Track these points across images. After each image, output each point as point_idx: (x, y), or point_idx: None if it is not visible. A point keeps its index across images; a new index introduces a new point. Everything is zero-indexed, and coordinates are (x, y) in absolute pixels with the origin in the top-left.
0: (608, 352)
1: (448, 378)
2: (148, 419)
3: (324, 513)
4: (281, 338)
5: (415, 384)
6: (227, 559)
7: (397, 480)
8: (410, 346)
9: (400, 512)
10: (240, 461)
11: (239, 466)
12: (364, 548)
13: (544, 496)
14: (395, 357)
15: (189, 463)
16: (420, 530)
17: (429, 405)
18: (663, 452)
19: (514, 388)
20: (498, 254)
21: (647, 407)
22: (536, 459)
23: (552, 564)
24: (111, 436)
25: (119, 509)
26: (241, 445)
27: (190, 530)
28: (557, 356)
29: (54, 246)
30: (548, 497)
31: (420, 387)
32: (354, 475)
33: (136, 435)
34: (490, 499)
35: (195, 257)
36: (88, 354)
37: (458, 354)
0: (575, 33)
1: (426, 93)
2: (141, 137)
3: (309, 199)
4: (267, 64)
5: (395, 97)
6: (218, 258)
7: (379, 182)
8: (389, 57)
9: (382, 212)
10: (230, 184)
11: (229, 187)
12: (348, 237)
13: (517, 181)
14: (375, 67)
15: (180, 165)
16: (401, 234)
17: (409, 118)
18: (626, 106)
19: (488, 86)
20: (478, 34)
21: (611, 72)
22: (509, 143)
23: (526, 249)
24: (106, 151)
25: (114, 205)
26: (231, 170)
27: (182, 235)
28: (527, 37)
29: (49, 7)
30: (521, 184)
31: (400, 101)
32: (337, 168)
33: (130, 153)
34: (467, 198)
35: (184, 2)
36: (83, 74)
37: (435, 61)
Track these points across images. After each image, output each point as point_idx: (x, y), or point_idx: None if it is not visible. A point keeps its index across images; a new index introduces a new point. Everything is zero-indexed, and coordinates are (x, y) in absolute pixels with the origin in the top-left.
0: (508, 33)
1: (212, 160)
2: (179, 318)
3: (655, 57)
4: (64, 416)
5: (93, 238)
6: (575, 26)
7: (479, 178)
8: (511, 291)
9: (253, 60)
====
_SHORT TASK_: Return all of the lines above exactly, without changing, adding, or dropping anything.

_RESPONSE TO THIS EXERCISE_:
Track these points across images. After each image, output each point as point_idx: (x, y), or point_idx: None if it is not visible. A point keeps its index across images; a new index introduces a new point. Everything is zero-indexed, and coordinates are (x, y) in absolute pixels with the origin in the top-left.
0: (608, 352)
1: (448, 378)
2: (148, 419)
3: (324, 513)
4: (281, 338)
5: (415, 384)
6: (227, 559)
7: (397, 480)
8: (410, 346)
9: (400, 512)
10: (240, 461)
11: (239, 466)
12: (364, 548)
13: (544, 496)
14: (395, 357)
15: (189, 463)
16: (420, 530)
17: (429, 405)
18: (663, 452)
19: (514, 388)
20: (498, 254)
21: (647, 407)
22: (536, 459)
23: (552, 564)
24: (111, 436)
25: (119, 509)
26: (241, 445)
27: (190, 530)
28: (557, 356)
29: (54, 246)
30: (548, 497)
31: (420, 387)
32: (354, 475)
33: (136, 435)
34: (490, 499)
35: (195, 257)
36: (88, 354)
37: (458, 354)
0: (575, 33)
1: (426, 93)
2: (141, 137)
3: (309, 199)
4: (267, 64)
5: (395, 97)
6: (218, 258)
7: (379, 182)
8: (389, 57)
9: (382, 212)
10: (230, 184)
11: (229, 187)
12: (348, 237)
13: (517, 181)
14: (375, 67)
15: (180, 165)
16: (401, 234)
17: (409, 118)
18: (626, 106)
19: (488, 86)
20: (478, 34)
21: (611, 72)
22: (509, 143)
23: (526, 249)
24: (106, 151)
25: (114, 205)
26: (231, 170)
27: (182, 235)
28: (527, 37)
29: (49, 7)
30: (521, 184)
31: (400, 101)
32: (337, 168)
33: (130, 153)
34: (467, 198)
35: (184, 2)
36: (83, 74)
37: (435, 61)
Track these points across images. After each image, output each point as point_idx: (x, y), or point_idx: None if it is not visible. A point keeps its index across images; a new index introduces a new point. Everything is zero-indexed, and coordinates are (x, y) in absolute pixels with the origin in the top-left.
0: (508, 33)
1: (212, 160)
2: (179, 318)
3: (655, 57)
4: (64, 416)
5: (93, 238)
6: (575, 26)
7: (479, 178)
8: (511, 291)
9: (253, 60)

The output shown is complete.